Most legends — even the most unrealistic — are usually born from a certain grain of truth. Urban legends, in particular, often have a thin veil of plausibility to them — just enough to send a chill down a person’s spine. “Charlie No-Face” is a prime example.
Also known as the “Green Man,” Charlie No-Face is one of the most popular legends in western Pennsylvania. He’s said to be a hideously deformed man, his skin a permanent shade of green — the results of a horrific electrical accident. Charlie emerges only at night, calmly walking the shadowy streets, careful to avoid the eyes of passing motorists. He leaves behind a trail of cigarette smoke as he hunts for his next unsuspecting victims.
According to one variant of the legend, Charlie suffered his accident at the now abandoned Piney Fork Tunnel on the rural edge of Pittsburgh — an appropriately spooky location where hormone-fueled teenagers gather to tempt fate and catch a glimpse of the Green Man. If he does appear, he may send an electrical charge into your car, frying its engine.
As odd as the story sounds, much of it is actually true — at least, as true as these types of stories are capable of being.
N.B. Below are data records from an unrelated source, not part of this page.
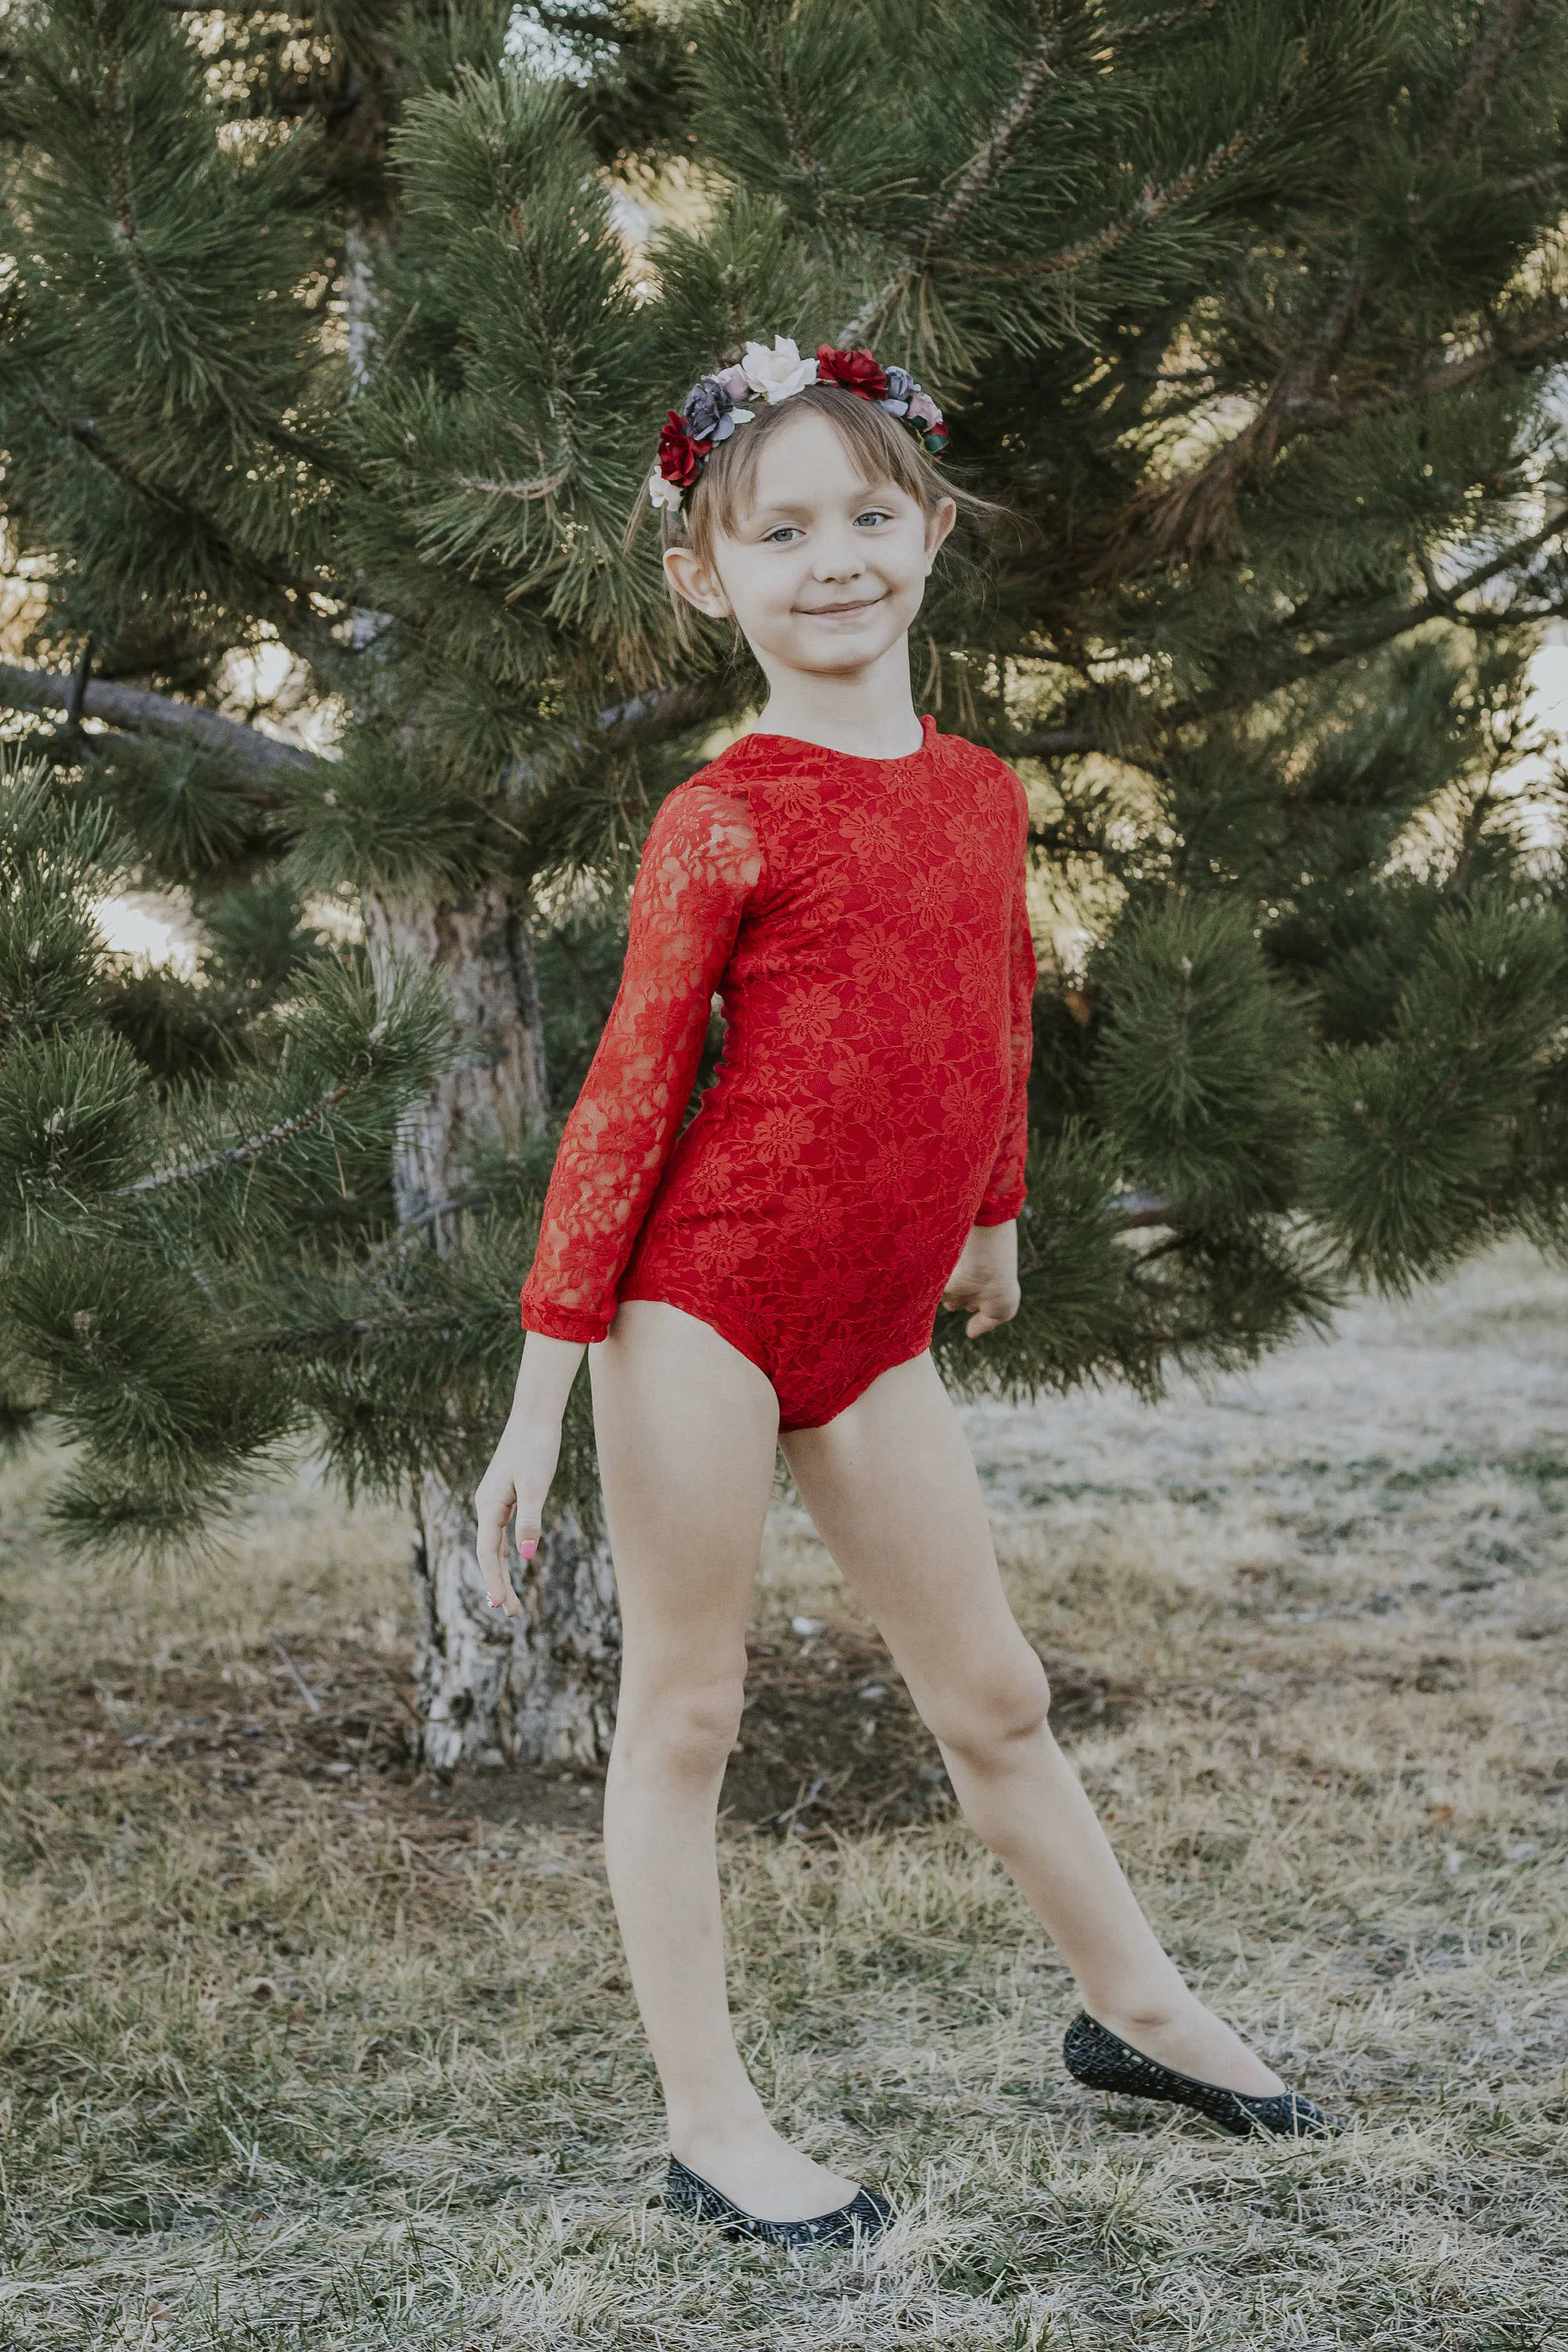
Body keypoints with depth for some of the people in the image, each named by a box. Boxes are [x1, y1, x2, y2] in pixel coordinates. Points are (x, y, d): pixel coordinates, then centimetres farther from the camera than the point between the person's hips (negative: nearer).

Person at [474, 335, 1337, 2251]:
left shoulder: (982, 792, 8)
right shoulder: (724, 820, -9)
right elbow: (625, 1092, -10)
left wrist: (991, 1220, 35)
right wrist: (544, 1389, -11)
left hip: (873, 1335, 5)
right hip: (702, 1302, -5)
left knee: (993, 1698, 16)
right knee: (684, 1715, 5)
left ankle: (1136, 2008, 33)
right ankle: (707, 2121, 15)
In 1919, Raymond Robinson was an adventurous eight-year-old boy. One day, he and his friends spotted a bird’s nest high atop the power lines over the Harmony trolly. Dared to climb up and see if there were any eggs inside, Raymond accepted the challenge.
He never made it to the nest.
A massive jolt of electricity surged through him the moment he inadvertently made contact with a wire. He was not expected to survive, but somehow, he miraculously defied those grim expectations. His injuries, however, were nothing short of profound. You can see a picture of Raymond on his Wikipedia page, but be warned — he lost his eyes, his nose, an arm, and much of his mouth was severely disfigured. I urge you to check, though — not out of morbid curiosity, but to see that there is a human being behind this story.
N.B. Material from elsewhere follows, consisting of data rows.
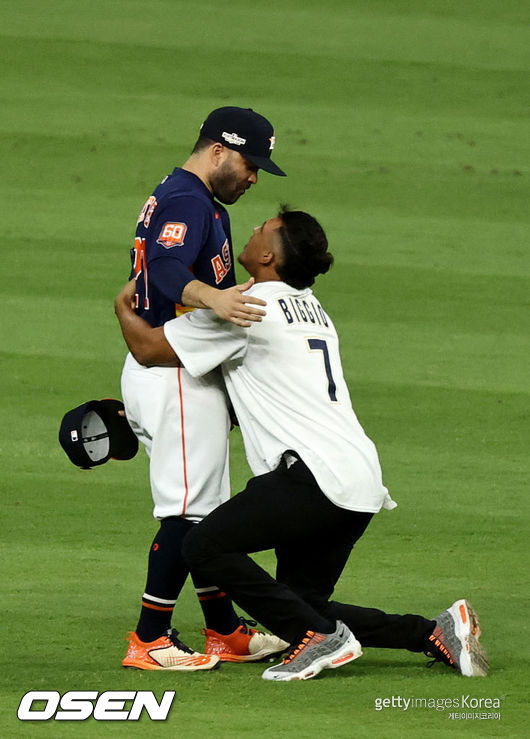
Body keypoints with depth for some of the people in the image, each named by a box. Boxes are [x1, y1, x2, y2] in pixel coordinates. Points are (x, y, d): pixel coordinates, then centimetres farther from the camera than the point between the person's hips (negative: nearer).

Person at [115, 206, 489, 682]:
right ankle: (435, 633, 5)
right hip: (364, 480, 9)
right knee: (302, 602, 14)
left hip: (317, 473, -9)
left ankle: (319, 638, -15)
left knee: (206, 546, -12)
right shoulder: (313, 309, 25)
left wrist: (123, 307, 24)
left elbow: (148, 348, 1)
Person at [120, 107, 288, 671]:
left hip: (155, 367, 11)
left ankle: (226, 632, 24)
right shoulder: (188, 201, -15)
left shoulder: (172, 197, 19)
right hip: (180, 376, -11)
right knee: (188, 511, -9)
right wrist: (212, 297, -54)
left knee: (204, 509, 17)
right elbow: (166, 270, -34)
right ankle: (149, 642, -8)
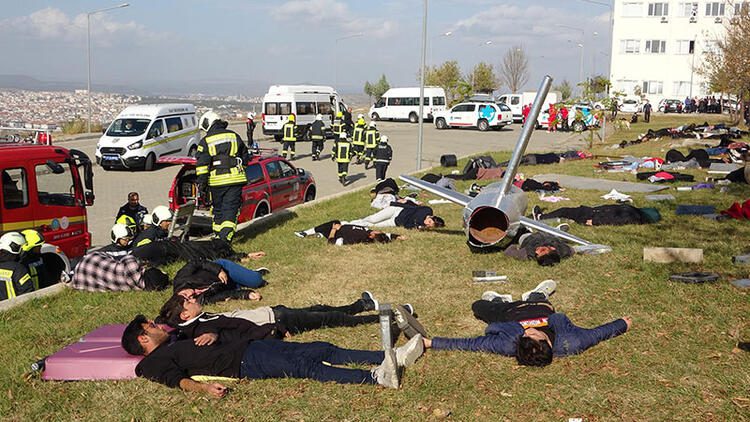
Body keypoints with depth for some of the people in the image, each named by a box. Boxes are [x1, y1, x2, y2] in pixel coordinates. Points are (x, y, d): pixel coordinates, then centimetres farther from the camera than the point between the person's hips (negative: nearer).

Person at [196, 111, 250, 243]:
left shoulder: (205, 141, -1)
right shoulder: (234, 136, 9)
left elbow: (202, 165, -6)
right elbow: (245, 158, 15)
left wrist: (202, 185, -2)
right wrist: (241, 170, 28)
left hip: (216, 180, -1)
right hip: (235, 178, 2)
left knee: (217, 209, 15)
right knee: (231, 209, 0)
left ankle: (218, 235, 24)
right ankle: (226, 236, -13)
For the remainder of his life, Raymond almost never ventured outside during the day. Instead, he spent time with his family, selling rubber doormats and leather wallets which he made himself.
Night provided Raymond the cover of darkness, allowing him to leave his house and walk the streets mostly unnoticed. He used his walking stick to navigate the roads, often stopping to talk with curious folks in exchange for some beer and cigarettes. Raymond’s family hated his nightly excursions and for good reason — he’d been hit by a car on more than occasion, while other times he would have a little too much to drink and fail to return home.
Despite Raymond’s attempts to conceal his appearance, a few motorists still managed to catch a glimpse of this strange, startling figure. Perhaps invariably, the imagination took over and spawned the Green Man myth. Why the color “green” became associated with the legend is unclear: some believe his burnt skin literally exhibited a shade of green, while others speculate that Raymond’s green shirts may have reflected off his pale features.
Needles to say, the mythologizing served to attract a great deal of unwanted attention. Cars packed with insensitive gawkers came far and wide to see Charlie No-face. But those who actually bothered to talk to Raymond discovered a kind and gentle man, far from his fictional, demonic counterpart.
Raymond passed away peacefully on June 11th, 1985. Although he was long overshadowed by the “Green Man” legend, his story has become better known these last few years.
Raymond’s case is a powerful example of how humanity shapes its myths from seeds of fact — and how a “monster” can actually be the furthest thing from monstrous, if only we’re willing to look a little deeper.